### Required work
All entries that follow are to be printed exactly as written.

[Stored data entries]
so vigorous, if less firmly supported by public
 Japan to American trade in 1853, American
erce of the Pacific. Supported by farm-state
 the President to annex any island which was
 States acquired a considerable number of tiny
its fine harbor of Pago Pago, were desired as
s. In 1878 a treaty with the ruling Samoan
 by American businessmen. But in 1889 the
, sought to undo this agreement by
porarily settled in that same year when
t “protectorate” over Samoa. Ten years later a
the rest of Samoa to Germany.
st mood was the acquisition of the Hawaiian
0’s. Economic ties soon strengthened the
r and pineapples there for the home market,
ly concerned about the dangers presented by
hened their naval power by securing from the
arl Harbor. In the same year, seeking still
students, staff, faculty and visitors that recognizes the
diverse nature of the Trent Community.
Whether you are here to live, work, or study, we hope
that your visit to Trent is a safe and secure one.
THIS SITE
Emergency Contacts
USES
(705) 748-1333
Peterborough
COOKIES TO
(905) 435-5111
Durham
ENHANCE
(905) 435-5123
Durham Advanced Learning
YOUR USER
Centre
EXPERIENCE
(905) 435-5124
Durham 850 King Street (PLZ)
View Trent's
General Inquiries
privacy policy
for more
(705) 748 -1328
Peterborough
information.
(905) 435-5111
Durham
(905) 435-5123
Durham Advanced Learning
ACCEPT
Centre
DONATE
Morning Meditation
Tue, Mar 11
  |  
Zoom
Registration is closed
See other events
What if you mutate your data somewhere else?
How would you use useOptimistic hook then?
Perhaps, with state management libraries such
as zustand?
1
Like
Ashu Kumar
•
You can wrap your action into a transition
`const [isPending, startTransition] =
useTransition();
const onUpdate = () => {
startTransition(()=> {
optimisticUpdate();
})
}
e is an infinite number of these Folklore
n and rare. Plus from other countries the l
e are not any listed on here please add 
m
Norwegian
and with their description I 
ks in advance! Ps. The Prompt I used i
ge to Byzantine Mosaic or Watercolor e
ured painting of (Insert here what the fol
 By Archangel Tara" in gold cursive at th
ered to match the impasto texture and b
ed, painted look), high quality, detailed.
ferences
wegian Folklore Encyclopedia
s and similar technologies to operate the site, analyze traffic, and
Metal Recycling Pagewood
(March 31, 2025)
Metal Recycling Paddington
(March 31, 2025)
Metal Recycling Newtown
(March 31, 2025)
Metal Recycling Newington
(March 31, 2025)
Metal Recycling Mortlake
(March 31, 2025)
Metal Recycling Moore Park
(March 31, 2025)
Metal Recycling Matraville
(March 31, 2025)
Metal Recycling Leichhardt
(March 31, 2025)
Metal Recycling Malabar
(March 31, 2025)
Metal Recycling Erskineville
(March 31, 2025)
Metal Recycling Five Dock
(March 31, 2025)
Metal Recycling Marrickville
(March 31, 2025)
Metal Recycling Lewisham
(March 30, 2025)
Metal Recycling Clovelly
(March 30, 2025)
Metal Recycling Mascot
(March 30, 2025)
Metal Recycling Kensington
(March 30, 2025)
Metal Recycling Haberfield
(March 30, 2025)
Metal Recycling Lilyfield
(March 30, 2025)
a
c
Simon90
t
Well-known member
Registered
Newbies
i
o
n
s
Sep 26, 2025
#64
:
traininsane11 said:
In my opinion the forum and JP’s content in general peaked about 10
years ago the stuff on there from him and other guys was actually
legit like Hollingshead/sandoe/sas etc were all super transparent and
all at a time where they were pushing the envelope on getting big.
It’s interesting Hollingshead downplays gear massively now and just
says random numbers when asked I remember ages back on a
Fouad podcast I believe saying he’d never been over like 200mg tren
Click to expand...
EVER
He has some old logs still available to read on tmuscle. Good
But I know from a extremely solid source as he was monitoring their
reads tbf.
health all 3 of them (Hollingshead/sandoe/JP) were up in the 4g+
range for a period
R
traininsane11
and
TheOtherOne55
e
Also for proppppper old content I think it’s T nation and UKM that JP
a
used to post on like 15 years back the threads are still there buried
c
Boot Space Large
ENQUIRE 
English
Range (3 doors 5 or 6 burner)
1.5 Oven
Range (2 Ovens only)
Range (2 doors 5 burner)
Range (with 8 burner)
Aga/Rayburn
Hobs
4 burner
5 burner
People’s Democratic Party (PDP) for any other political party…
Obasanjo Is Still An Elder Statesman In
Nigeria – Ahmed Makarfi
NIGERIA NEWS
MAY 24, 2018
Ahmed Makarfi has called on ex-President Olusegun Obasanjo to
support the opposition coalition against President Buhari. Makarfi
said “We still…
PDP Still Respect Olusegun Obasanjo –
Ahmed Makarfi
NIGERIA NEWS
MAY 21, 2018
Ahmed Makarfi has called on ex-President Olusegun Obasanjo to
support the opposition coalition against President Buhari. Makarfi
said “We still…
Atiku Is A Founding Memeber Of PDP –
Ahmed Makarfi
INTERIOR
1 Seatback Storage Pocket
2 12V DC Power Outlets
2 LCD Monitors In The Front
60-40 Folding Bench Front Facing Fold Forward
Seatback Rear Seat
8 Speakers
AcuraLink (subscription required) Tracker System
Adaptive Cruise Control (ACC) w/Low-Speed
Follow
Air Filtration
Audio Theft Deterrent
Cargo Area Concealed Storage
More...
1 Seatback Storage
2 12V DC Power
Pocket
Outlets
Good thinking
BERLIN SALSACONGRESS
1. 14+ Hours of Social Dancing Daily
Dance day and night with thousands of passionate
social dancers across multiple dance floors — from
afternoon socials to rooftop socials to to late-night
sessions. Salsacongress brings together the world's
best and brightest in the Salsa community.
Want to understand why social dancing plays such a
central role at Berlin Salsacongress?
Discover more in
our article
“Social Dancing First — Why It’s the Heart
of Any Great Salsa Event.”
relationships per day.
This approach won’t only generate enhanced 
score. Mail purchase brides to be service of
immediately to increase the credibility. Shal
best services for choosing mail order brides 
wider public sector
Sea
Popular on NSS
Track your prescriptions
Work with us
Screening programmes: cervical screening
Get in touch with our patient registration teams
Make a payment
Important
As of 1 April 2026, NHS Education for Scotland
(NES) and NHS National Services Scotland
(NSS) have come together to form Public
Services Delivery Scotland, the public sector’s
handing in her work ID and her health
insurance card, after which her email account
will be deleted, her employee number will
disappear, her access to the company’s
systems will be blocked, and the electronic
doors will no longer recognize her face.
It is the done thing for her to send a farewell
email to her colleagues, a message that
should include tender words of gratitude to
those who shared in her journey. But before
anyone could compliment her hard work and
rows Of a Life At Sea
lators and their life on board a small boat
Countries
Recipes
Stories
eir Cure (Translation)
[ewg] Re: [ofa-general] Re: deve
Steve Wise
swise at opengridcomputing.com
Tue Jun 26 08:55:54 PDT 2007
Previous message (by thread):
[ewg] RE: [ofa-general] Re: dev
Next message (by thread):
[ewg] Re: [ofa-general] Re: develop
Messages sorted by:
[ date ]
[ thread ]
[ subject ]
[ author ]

### Exercise output
so vigorous, if less firmly supported by public
 Japan to American trade in 1853, American
erce of the Pacific. Supported by farm-state
 the President to annex any island which was
 States acquired a considerable number of tiny
its fine harbor of Pago Pago, were desired as
s. In 1878 a treaty with the ruling Samoan
 by American businessmen. But in 1889 the
, sought to undo this agreement by
porarily settled in that same year when
t “protectorate” over Samoa. Ten years later a
the rest of Samoa to Germany.
st mood was the acquisition of the Hawaiian
0’s. Economic ties soon strengthened the
r and pineapples there for the home market,
ly concerned about the dangers presented by
hened their naval power by securing from the
arl Harbor. In the same year, seeking still
students, staff, faculty and visitors that recognizes the
diverse nature of the Trent Community.
Whether you are here to live, work, or study, we hope
that your visit to Trent is a safe and secure one.
THIS SITE
Emergency Contacts
USES
(705) 748-1333
Peterborough
COOKIES TO
(905) 435-5111
Durham
ENHANCE
(905) 435-5123
Durham Advanced Learning
YOUR USER
Centre
EXPERIENCE
(905) 435-5124
Durham 850 King Street (PLZ)
View Trent's
General Inquiries
privacy policy
for more
(705) 748 -1328
Peterborough
information.
(905) 435-5111
Durham
(905) 435-5123
Durham Advanced Learning
ACCEPT
Centre
DONATE
Morning Meditation
Tue, Mar 11
  |  
Zoom
Registration is closed
See other events
What if you mutate your data somewhere else?
How would you use useOptimistic hook then?
Perhaps, with state management libraries such
as zustand?
1
Like
Ashu Kumar
•
You can wrap your action into a transition
`const [isPending, startTransition] =
useTransition();
const onUpdate = () => {
startTransition(()=> {
optimisticUpdate();
})
}
e is an infinite number of these Folklore
n and rare. Plus from other countries the l
e are not any listed on here please add 
m
Norwegian
and with their description I 
ks in advance! Ps. The Prompt I used i
ge to Byzantine Mosaic or Watercolor e
ured painting of (Insert here what the fol
 By Archangel Tara" in gold cursive at th
ered to match the impasto texture and b
ed, painted look), high quality, detailed.
ferences
wegian Folklore Encyclopedia
s and similar technologies to operate the site, analyze traffic, and
Metal Recycling Pagewood
(March 31, 2025)
Metal Recycling Paddington
(March 31, 2025)
Metal Recycling Newtown
(March 31, 2025)
Metal Recycling Newington
(March 31, 2025)
Metal Recycling Mortlake
(March 31, 2025)
Metal Recycling Moore Park
(March 31, 2025)
Metal Recycling Matraville
(March 31, 2025)
Metal Recycling Leichhardt
(March 31, 2025)
Metal Recycling Malabar
(March 31, 2025)
Metal Recycling Erskineville
(March 31, 2025)
Metal Recycling Five Dock
(March 31, 2025)
Metal Recycling Marrickville
(March 31, 2025)
Metal Recycling Lewisham
(March 30, 2025)
Metal Recycling Clovelly
(March 30, 2025)
Metal Recycling Mascot
(March 30, 2025)
Metal Recycling Kensington
(March 30, 2025)
Metal Recycling Haberfield
(March 30, 2025)
Metal Recycling Lilyfield
(March 30, 2025)
a
c
Simon90
t
Well-known member
Registered
Newbies
i
o
n
s
Sep 26, 2025
#64
:
traininsane11 said:
In my opinion the forum and JP’s content in general peaked about 10
years ago the stuff on there from him and other guys was actually
legit like Hollingshead/sandoe/sas etc were all super transparent and
all at a time where they were pushing the envelope on getting big.
It’s interesting Hollingshead downplays gear massively now and just
says random numbers when asked I remember ages back on a
Fouad podcast I believe saying he’d never been over like 200mg tren
Click to expand...
EVER
He has some old logs still available to read on tmuscle. Good
But I know from a extremely solid source as he was monitoring their
reads tbf.
health all 3 of them (Hollingshead/sandoe/JP) were up in the 4g+
range for a period
R
traininsane11
and
TheOtherOne55
e
Also for proppppper old content I think it’s T nation and UKM that JP
a
used to post on like 15 years back the threads are still there buried
c
Boot Space Large
ENQUIRE 
English
Range (3 doors 5 or 6 burner)
1.5 Oven
Range (2 Ovens only)
Range (2 doors 5 burner)
Range (with 8 burner)
Aga/Rayburn
Hobs
4 burner
5 burner
People’s Democratic Party (PDP) for any other political party…
Obasanjo Is Still An Elder Statesman In
Nigeria – Ahmed Makarfi
NIGERIA NEWS
MAY 24, 2018
Ahmed Makarfi has called on ex-President Olusegun Obasanjo to
support the opposition coalition against President Buhari. Makarfi
said “We still…
PDP Still Respect Olusegun Obasanjo –
Ahmed Makarfi
NIGERIA NEWS
MAY 21, 2018
Ahmed Makarfi has called on ex-President Olusegun Obasanjo to
support the opposition coalition against President Buhari. Makarfi
said “We still…
Atiku Is A Founding Memeber Of PDP –
Ahmed Makarfi
INTERIOR
1 Seatback Storage Pocket
2 12V DC Power Outlets
2 LCD Monitors In The Front
60-40 Folding Bench Front Facing Fold Forward
Seatback Rear Seat
8 Speakers
AcuraLink (subscription required) Tracker System
Adaptive Cruise Control (ACC) w/Low-Speed
Follow
Air Filtration
Audio Theft Deterrent
Cargo Area Concealed Storage
More...
1 Seatback Storage
2 12V DC Power
Pocket
Outlets
Good thinking
BERLIN SALSACONGRESS
1. 14+ Hours of Social Dancing Daily
Dance day and night with thousands of passionate
social dancers across multiple dance floors — from
afternoon socials to rooftop socials to to late-night
sessions. Salsacongress brings together the world's
best and brightest in the Salsa community.
Want to understand why social dancing plays such a
central role at Berlin Salsacongress?
Discover more in
our article
“Social Dancing First — Why It’s the Heart
of Any Great Salsa Event.”
relationships per day.
This approach won’t only generate enhanced 
score. Mail purchase brides to be service of
immediately to increase the credibility. Shal
best services for choosing mail order brides 
wider public sector
Sea
Popular on NSS
Track your prescriptions
Work with us
Screening programmes: cervical screening
Get in touch with our patient registration teams
Make a payment
Important
As of 1 April 2026, NHS Education for Scotland
(NES) and NHS National Services Scotland
(NSS) have come together to form Public
Services Delivery Scotland, the public sector’s
handing in her work ID and her health
insurance card, after which her email account
will be deleted, her employee number will
disappear, her access to the company’s
systems will be blocked, and the electronic
doors will no longer recognize her face.
It is the done thing for her to send a farewell
email to her colleagues, a message that
should include tender words of gratitude to
those who shared in her journey. But before
anyone could compliment her hard work and
rows Of a Life At Sea
lators and their life on board a small boat
Countries
Recipes
Stories
eir Cure (Translation)
[ewg] Re: [ofa-general] Re: deve
Steve Wise
swise at opengridcomputing.com
Tue Jun 26 08:55:54 PDT 2007
Previous message (by thread):
[ewg] RE: [ofa-general] Re: dev
Next message (by thread):
[ewg] Re: [ofa-general] Re: develop
Messages sorted by:
[ date ]
[ thread ]
[ subject ]
[ author ]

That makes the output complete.